In the midst of a cost of living crisis, remaining loyal to businesses is tough, as the nation has been forced to favour being frugal over buying name brand goods.
This revelation rang all too true for Tesco on Thursday, as Britain’s biggest supermarket reported its operating profit was down almost seven per cent on last year as chief executive Ken Murphy recognised that it was an “incredibly tough” year for many of its customers.
Much of the market has agreed that Tesco’s loss was fuelled by a supermarket price war with Lidl and Aldi as the grocery chain spent much of this year slashing its prices to compete with the low cost that the German discounters appear to offer shoppers so easily. .
“It’s apparent they’ve lost loyal customers to more affordable discount grocers. The introduction of the ‘Aldi price match’ by Tesco speaks volumes,” Tara Flynn, personal finance expert of price comparison site Choosewisely.co.uk, said.

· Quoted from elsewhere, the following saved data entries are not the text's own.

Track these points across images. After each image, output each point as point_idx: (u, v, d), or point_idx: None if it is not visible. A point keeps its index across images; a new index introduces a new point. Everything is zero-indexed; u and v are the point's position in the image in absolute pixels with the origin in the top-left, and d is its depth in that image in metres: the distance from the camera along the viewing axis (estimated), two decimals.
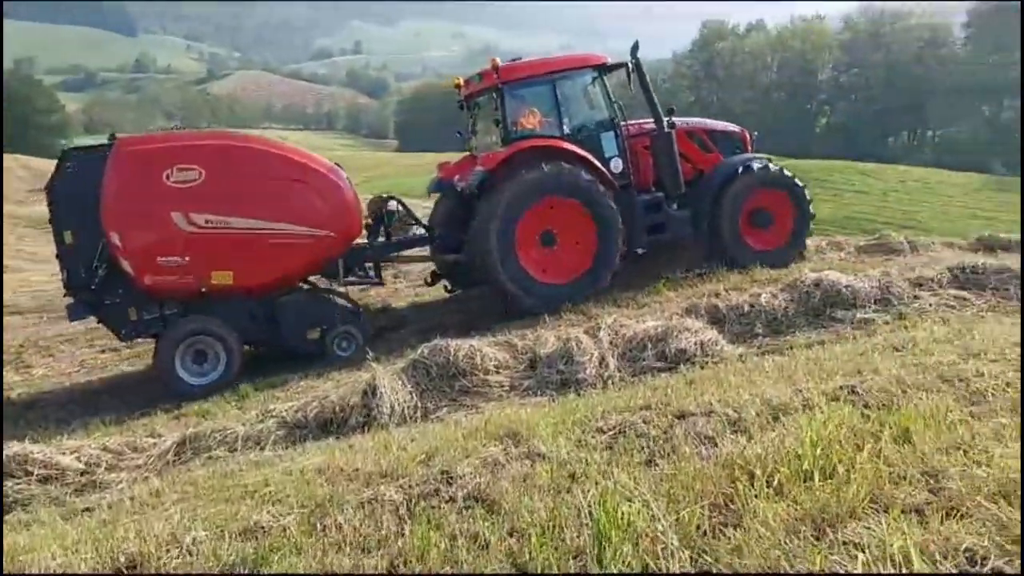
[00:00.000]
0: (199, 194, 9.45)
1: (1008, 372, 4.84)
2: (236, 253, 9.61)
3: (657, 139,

Flynn believes that the supermarket is a little “behind with the times”, which appears to be reflected in its low profits.
She explained: “Tesco has announced it will be increasing the minimum order value for online shopping next month from £40 to £50.
“Although the supermarket claims to prioritise its customers’ welfare, this change will make it more challenging for individuals who only require a small number of groceries delivered, such as single or vulnerable people.”
Profits and price cuts
While the brand may be hiking the price of its online shopping, it has gone on a major cost cutting spree – announcing on Wednesday that it would slash the price of a pint of milk from 95p to 90p and two pints from £1.30 to £1.25.
However, Tesco only had the upper hand for one day as rivals Aldi and Sainsbury’s quickly followed suit introducing identical price cuts.
“It’s little wonder that Tesco is targeting milk in its latest round of price cuts, given that the lure of a cheaper pint could draw more shoppers through the door at a time when supermarkets are fiercely fighting for market share,” Susannah Streeter, senior investment and markets analyst at Hargreaves Lansdown, told City A.M.
As a fierce price war continues, Streeter said the market is still “way off” peak price cuts given how hot grocery inflation still is.
She continued: “Supermarkets will be keeping a close eye on easing inflationary pressure on suppliers and are likely to start demanding more reductions as input prices start declining further.’’
Can Tesco recover – and keep its crown?
As Tesco ploughs ahead for the year, chief executive Murphy said the outlook for profits remains “broadly flat” in 2023/24.
To navigate this difficult period, Julie Palmer, partner at Begbies Traynor, said that Tesco needs to show that it is “doing everything it can to help consumers”.
She explained: “The growth of discounters such as Aldi and Lidl has only been helped by pressure on consumers and Tesco needs to make sure it isn’t seen as an increasingly expensive option against no-frills competitors.
“Cutting more prices as inflation declines will signal that the supermarket giant is balancing the needs of its customers with those of its shareholders.”